The domestic element draws the circle to the source of things in the Arab Grand Strategy. It constitutes the final phase, reaching the climax and pointing to the finale. The Arabs look to the future, though Israel is strapped to the present. Mansour Abbas would concur with Sheikh Abdallah Azzam, a Palestinian who journeyed from Jordan to Afghanistan to preach jihad against the Soviet invasion, who wrote that “Palestine is the foremost Islamic problem.” However, that problem can be resolved by politics and not necessarily—or only—through warfare.

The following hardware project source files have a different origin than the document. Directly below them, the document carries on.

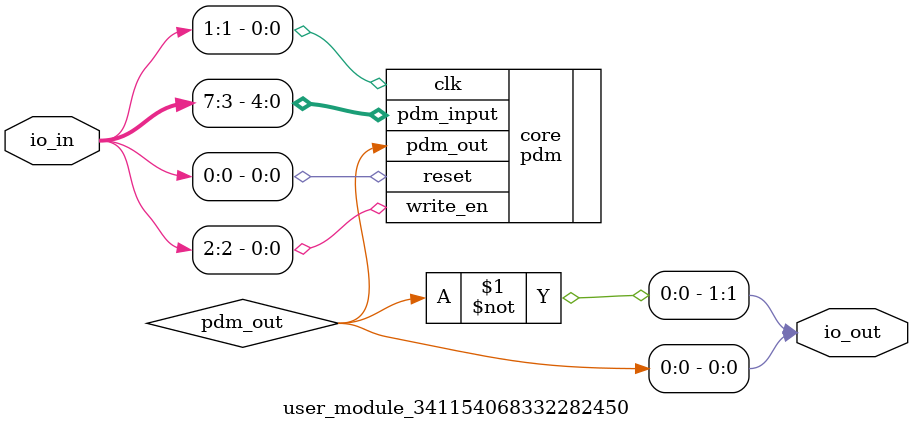
<source format=v>
`default_nettype none

module user_module_341154068332282450(
  input [7:0] io_in, 
  output [7:0] io_out
);

  wire pdm_out;

  assign io_out[0] = pdm_out;
  assign io_out[1] = ~pdm_out;

  pdm core(
    .pdm_input(io_in[7:3]),
    .write_en(io_in[2]),
    .clk(io_in[1]),
    .reset(io_in[0]),
    .pdm_out(pdm_out)
  );

endmodule

</source>
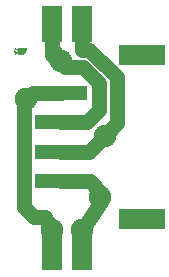
<source format=gtl>
G04 DipTrace 2.4.0.2*
%IN4P-RGB-Strip.gtl*%
%MOMM*%
%ADD13C,1.25*%
%ADD16R,4.5X1.3*%
%ADD17R,3.9X1.8*%
%ADD18R,1.7X1.6*%
%ADD19R,1.7X2.032*%
%ADD21C,1.905*%
%FSLAX53Y53*%
G04*
G71*
G90*
G75*
G01*
%LNTop*%
%LPD*%
X16350Y12433D2*
D13*
X17958Y14745D1*
Y15543D1*
X16964Y16537D1*
X14572D1*
X17866Y15225D2*
X17958Y14745D1*
X16350Y11270D2*
Y12433D1*
Y10000D1*
X13810Y12435D2*
X13170Y13509D1*
X12255D1*
X11441Y14323D1*
Y23341D1*
X12137Y24037D1*
X14572D1*
X11605Y23482D2*
X11441Y23341D1*
X13810Y10000D2*
Y11270D1*
Y12435D1*
Y30320D2*
Y27841D1*
Y27257D1*
X14853Y26214D1*
X16416D1*
X17776Y24854D1*
Y22572D1*
X16741Y21537D1*
X14572D1*
X14516Y26674D2*
X13810Y27841D1*
X16350Y30320D2*
Y27684D1*
X16942D1*
X19288Y25338D1*
Y21433D1*
X18230Y20375D1*
X16892Y19037D1*
X14572D1*
X18229Y20376D2*
X18230Y20375D1*
D21*
X16350Y12433D3*
D3*
D3*
X13810Y12435D3*
X14516Y26674D3*
X18229Y20376D3*
X17866Y15225D3*
X11605Y23482D3*
D16*
X14572Y16537D3*
Y19037D3*
Y21537D3*
Y24037D3*
D17*
X21372Y13337D3*
Y27237D3*
D18*
X13810Y11270D3*
X16350D3*
D19*
X13810Y10000D3*
X16350D3*
D18*
X13810Y29050D3*
X16350D3*
D19*
X13810Y30320D3*
X16350D3*
G36*
X11667Y27832D2*
X11638Y27642D1*
X11578Y27494D1*
X11502Y27400D1*
X11426Y27324D1*
X11313Y27261D1*
X11248Y27235D1*
X11153Y27215D1*
X11102Y27205D1*
X11019Y27200D1*
X10955Y27223D1*
X10917Y27261D1*
X10891Y27286D1*
X10827Y27299D1*
X10802Y27294D1*
X10751Y27279D1*
X10724Y27248D1*
X10625Y27330D1*
X10675Y27406D1*
Y27424D1*
X10586Y27460D1*
X10574Y27515D1*
X10564Y27616D1*
X10816Y27510D1*
X10848D1*
X10891Y27517D1*
X10901Y27540D1*
X10881Y27591D1*
X10765Y27654D1*
X10594Y27725D1*
X10619Y27776D1*
X10683Y27830D1*
X10873Y27756D1*
X10867Y27794D1*
Y27832D1*
X11667D1*
G37*
M02*

</source>
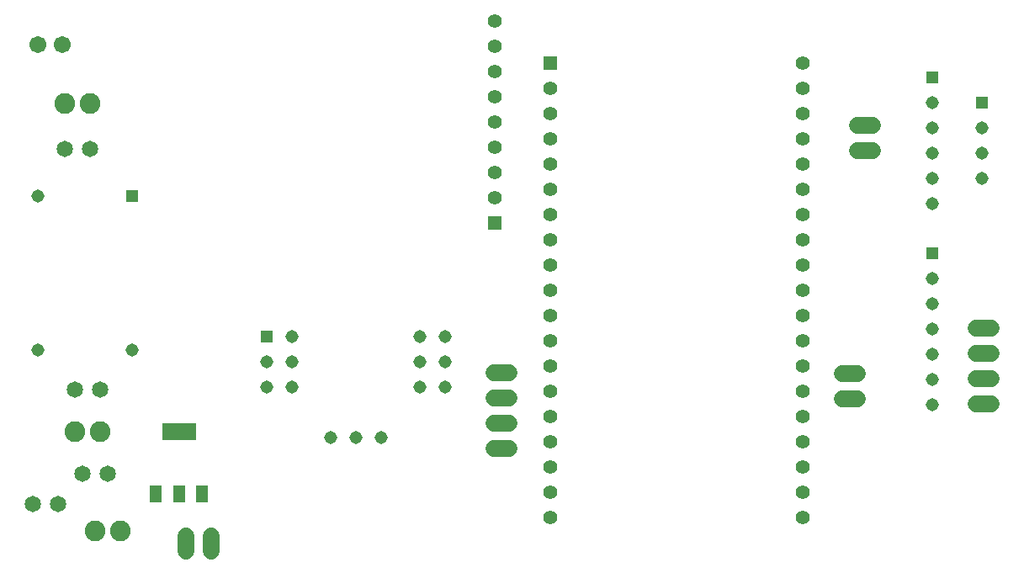
<source format=gbr>
G04 EAGLE Gerber RS-274X export*
G75*
%MOMM*%
%FSLAX34Y34*%
%LPD*%
%INSoldermask Top*%
%IPPOS*%
%AMOC8*
5,1,8,0,0,1.08239X$1,22.5*%
G01*
G04 Define Apertures*
%ADD10R,1.411200X1.411200*%
%ADD11C,1.411200*%
%ADD12R,1.311200X1.311200*%
%ADD13C,1.311200*%
%ADD14C,1.711200*%
%ADD15C,2.082800*%
%ADD16C,1.653200*%
%ADD17R,1.203200X1.703200*%
%ADD18R,3.503200X1.703200*%
%ADD19C,1.727200*%
D10*
X563400Y514700D03*
D11*
X563400Y489300D03*
X563400Y463900D03*
X563400Y438500D03*
X563400Y413100D03*
X563400Y387700D03*
X563400Y362300D03*
X563400Y336900D03*
X563400Y311500D03*
X563400Y286100D03*
X563400Y260700D03*
X563400Y235300D03*
X563400Y209900D03*
X563400Y184500D03*
X563400Y159100D03*
X563400Y133700D03*
X563400Y108300D03*
X563400Y82900D03*
X563400Y57500D03*
X817400Y57500D03*
X817400Y82900D03*
X817400Y108300D03*
X817400Y133700D03*
X817400Y159100D03*
X817400Y184500D03*
X817400Y209900D03*
X817400Y235300D03*
X817400Y260700D03*
X817400Y286100D03*
X817400Y311500D03*
X817400Y336900D03*
X817400Y362300D03*
X817400Y387700D03*
X817400Y413100D03*
X817400Y438500D03*
X817400Y463900D03*
X817400Y489300D03*
X817400Y514700D03*
D10*
X507600Y354500D03*
D11*
X507600Y379900D03*
X507600Y405300D03*
X507600Y430700D03*
X507600Y456100D03*
X507600Y481500D03*
X507600Y506900D03*
X507600Y532300D03*
X507600Y557700D03*
D12*
X278000Y239400D03*
D13*
X278000Y214000D03*
X278000Y188600D03*
X303400Y239400D03*
X303400Y214000D03*
X303400Y188600D03*
X342600Y138000D03*
X368000Y138000D03*
X393400Y138000D03*
X432600Y188600D03*
X432600Y214000D03*
X432600Y239400D03*
X458000Y188600D03*
X458000Y214000D03*
X458000Y239400D03*
D12*
X143000Y381500D03*
D13*
X48000Y381500D03*
X48000Y226500D03*
X143000Y226500D03*
D14*
X48000Y534000D03*
X73000Y534000D03*
D12*
X948000Y324000D03*
D13*
X948000Y298600D03*
X948000Y273200D03*
X948000Y247800D03*
X948000Y222400D03*
X948000Y197000D03*
X948000Y171600D03*
X998000Y399400D03*
X998000Y424800D03*
X998000Y450200D03*
D12*
X998000Y475600D03*
X948000Y501000D03*
D13*
X948000Y475600D03*
X948000Y450200D03*
X948000Y424800D03*
X948000Y399400D03*
X948000Y374000D03*
D15*
X100700Y474000D03*
X75300Y474000D03*
D16*
X100700Y429000D03*
X75300Y429000D03*
X110700Y186500D03*
X85300Y186500D03*
D15*
X110700Y144000D03*
X85300Y144000D03*
D16*
X118200Y101500D03*
X92800Y101500D03*
X68200Y71500D03*
X42800Y71500D03*
D15*
X130700Y44000D03*
X105300Y44000D03*
D17*
X167000Y81340D03*
X190000Y81340D03*
X213000Y81340D03*
D18*
X190000Y144340D03*
D19*
X872380Y427300D02*
X887620Y427300D01*
X887620Y452700D02*
X872380Y452700D01*
X872620Y177300D02*
X857380Y177300D01*
X857380Y202700D02*
X872620Y202700D01*
X992380Y248100D02*
X1007620Y248100D01*
X1007620Y222700D02*
X992380Y222700D01*
X992380Y197300D02*
X1007620Y197300D01*
X1007620Y171900D02*
X992380Y171900D01*
X522620Y203100D02*
X507380Y203100D01*
X507380Y177700D02*
X522620Y177700D01*
X522620Y152300D02*
X507380Y152300D01*
X507380Y126900D02*
X522620Y126900D01*
X222700Y39520D02*
X222700Y24280D01*
X197300Y24280D02*
X197300Y39520D01*
M02*

</source>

Through Nietzsche, we can better understand how a democracy—like Israel’s—experiences a loss of will. An excess of tolerance and pluralism, with no hard sacred values, dilutes the judgment and seeps the energy from people in leadership. No matter how bizarre the demand, leaders in a democracy are sensitized to say “yes” to all and every disaffected and disgruntled groups. The combination of victimology and indoctrination fill the echo chambers, and the media engage in a brainwashing assault on behalf of the alleged underdog—the Arabs. Of a like mind with John Stuart Mill and Lord Acton, the activists and propagandists list the benefits of freedom and vitality that flourish in a country of many nationalities, lodged in a common union.
The Israeli experience, still unfolding, carries an alternative and ominous meaning. The fact that Arab citizens weigh in heavily in demographic proportions of crime and violence against both fellow-Arabs and Jews is a menacing sign. Poll findings revealing Arab rejection of a Jewish-majority state gain scant public attention. Alongside that, Arab employment in high-profile jobs, from professors to pharmacists, free from any discriminatory hiring practice, is a noticeable social reality. Active support from the Israeli Left combined with the tacit support of the Israeli Right accelerate the emerging peril to the integrity of the Jewish nation-state. Jews will increasingly not feel safe and at home in their own country.
Shmuel Trigano has written persuasively on the destructive potential of the ideology of multi-culturalism, post-modernism without truths, minority rights for all, and identity politics, as an immediate, present, and future danger to the state of Israel. The mayor of the Arab town of Taibe, who is close to Mansour Abbas, gave voice to what is obvious to him and his Palestinian fellow-compatriots: “Taibe is part of Palestine,” adding, “You [Israel] cannot erase our identity.”
Memory is at the root of identity. It can also serve as an impetus for action. It becomes unacceptable to forgive what is a scalding old grievance that future generations must address. Recall the struggle for justice in the story of the King of Amon in the Book of Judges, who after three hundred years went to war against Israel for having conquered his lands long earlier. The Arab strategy of stages against Israel is resolute and tireless. Is it too harsh to characterize the present stage in the Arab strategy as going for Israel’s political jugular?
The success of a sly deception depends not only on the skill of the deceiver but also on the indiscretion of the deluded. Sadat fooled Begin who thought there would be a warm peace with Egypt. Arafat fooled Rabin who thought there would be peace with the Palestinians. Abbas is now fooling Bennett who thinks it will be beneficial for Israel to conciliate and integrate the Arabs in Israel. The wheel turns and stops always with Israel’s misunderstanding.